■ Using the information ■
**a.** In the passage on fund transfers and the computer system, what kind of computer are you required to use, and how do you get it?
**b.** Print the part of the passage on fund transfers and the computer system between "I.        Computer" and "of advertisements posted.", inclusive.

■ Source document ■
>>>

H. Electronic Transfer of Funds. You must sign an electronic transfer of funds authorization, attached as Appendix D, to authorize and direct your bank or financial institution to transfer electronically, on a monthly basis, directly to our account or our affiliates' and to charge to your account all amounts due to us or our affiliates. You must maintain a balance in your account sufficient to allow us and our affiliates to collect the amounts owed when due. You are responsible for any penalties, fines or other similar expenses associated with the transfer of funds described in this subparagraph.

I.        Computer System. We require you to use a laptop computer, which

we provide to you as part of the start-up kit, in the operation of your Business. You must use any computer system that we develop and/or select for your Business, including all future updates, supplements (including any intranet/extranet system we develop) and modifications (the "computer system"). The computer software package developed for use as part of the computer system includes our proprietary business management software. The software will track local billings, current advertising clients, the Venues secured and number of display boards installed, and the types of advertisements posted.

<<<

■ Input data ■
>>>

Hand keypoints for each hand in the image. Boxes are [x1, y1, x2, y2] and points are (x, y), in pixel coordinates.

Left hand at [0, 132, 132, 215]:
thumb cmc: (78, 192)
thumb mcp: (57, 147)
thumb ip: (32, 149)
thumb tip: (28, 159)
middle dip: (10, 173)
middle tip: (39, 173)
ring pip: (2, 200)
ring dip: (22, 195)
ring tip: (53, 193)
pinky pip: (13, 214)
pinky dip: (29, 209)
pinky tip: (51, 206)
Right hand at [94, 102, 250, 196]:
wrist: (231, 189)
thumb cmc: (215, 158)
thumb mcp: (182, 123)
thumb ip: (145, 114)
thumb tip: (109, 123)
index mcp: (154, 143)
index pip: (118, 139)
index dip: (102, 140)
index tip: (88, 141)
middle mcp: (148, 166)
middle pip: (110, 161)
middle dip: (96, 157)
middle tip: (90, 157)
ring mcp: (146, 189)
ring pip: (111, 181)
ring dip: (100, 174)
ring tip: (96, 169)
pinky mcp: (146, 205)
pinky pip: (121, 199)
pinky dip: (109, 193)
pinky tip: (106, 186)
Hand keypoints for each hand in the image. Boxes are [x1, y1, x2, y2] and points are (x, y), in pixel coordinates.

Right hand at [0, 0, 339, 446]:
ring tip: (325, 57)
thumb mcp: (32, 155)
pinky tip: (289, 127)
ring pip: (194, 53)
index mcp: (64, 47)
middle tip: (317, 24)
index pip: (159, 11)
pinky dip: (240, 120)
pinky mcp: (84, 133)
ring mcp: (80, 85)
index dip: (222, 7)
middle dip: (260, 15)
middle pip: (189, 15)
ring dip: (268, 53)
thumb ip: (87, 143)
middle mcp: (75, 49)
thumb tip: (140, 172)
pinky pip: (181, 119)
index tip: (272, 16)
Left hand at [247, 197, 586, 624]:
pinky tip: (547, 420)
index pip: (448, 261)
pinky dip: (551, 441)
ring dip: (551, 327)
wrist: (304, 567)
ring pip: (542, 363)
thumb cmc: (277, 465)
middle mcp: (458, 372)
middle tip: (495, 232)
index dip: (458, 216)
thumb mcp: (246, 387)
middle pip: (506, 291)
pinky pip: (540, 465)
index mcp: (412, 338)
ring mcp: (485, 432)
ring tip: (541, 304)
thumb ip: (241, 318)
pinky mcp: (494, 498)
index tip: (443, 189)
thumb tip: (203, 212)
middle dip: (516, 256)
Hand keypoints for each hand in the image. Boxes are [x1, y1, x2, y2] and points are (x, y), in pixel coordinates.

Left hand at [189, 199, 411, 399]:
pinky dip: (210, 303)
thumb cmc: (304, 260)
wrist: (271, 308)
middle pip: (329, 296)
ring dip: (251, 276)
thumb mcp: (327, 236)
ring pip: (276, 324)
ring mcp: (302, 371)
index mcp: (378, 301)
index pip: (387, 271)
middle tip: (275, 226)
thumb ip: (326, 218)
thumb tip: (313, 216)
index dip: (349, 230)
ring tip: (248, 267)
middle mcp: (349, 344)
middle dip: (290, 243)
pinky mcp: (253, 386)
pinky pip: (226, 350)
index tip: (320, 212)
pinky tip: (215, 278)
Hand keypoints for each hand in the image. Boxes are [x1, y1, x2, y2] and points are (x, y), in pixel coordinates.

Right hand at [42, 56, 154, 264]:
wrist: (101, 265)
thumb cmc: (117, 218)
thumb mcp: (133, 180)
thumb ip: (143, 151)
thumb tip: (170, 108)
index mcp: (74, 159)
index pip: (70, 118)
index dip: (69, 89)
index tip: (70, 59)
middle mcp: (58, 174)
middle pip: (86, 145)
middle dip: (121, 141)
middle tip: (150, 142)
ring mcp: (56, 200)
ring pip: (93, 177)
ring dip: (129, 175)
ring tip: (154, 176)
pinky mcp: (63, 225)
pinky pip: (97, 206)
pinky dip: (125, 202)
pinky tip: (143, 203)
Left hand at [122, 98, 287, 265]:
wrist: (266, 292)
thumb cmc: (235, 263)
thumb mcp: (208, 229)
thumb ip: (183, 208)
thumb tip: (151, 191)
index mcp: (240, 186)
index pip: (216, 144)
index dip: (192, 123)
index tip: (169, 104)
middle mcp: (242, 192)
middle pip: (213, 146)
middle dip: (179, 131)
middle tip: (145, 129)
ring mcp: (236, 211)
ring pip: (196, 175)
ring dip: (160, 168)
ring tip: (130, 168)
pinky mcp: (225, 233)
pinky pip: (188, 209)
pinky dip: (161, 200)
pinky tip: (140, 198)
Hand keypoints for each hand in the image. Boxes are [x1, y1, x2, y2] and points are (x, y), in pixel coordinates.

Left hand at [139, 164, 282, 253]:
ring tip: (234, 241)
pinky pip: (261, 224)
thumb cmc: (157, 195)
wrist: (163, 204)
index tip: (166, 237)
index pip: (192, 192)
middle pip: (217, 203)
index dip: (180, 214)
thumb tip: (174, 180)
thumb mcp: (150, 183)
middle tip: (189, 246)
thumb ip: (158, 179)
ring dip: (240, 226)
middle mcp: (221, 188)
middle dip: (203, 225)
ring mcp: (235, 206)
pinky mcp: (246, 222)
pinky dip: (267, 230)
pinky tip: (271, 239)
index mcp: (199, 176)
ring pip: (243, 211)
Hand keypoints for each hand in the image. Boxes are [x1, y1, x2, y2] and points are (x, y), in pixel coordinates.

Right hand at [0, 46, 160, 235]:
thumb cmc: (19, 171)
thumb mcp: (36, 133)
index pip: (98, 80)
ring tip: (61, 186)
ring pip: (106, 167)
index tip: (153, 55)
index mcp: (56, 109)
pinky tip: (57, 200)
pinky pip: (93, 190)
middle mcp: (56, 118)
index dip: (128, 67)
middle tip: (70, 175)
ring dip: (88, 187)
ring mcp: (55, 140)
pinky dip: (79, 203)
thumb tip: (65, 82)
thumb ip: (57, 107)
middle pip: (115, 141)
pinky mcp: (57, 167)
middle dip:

<<<

■ Answers per task ■
**a.** A laptop computer, which is provided as part of the start-up kit.

**b.**
I.        Computer System. We require you to use a laptop computer, which

we provide to you as part of the start-up kit, in the operation of your Business. You must use any computer system that we develop and/or select for your Business, including all future updates, supplements (including any intranet/extranet system we develop) and modifications (the "computer system"). The computer software package developed for use as part of the computer system includes our proprietary business management software. The software will track local billings, current advertising clients, the Venues secured and number of display boards installed, and the types of advertisements posted.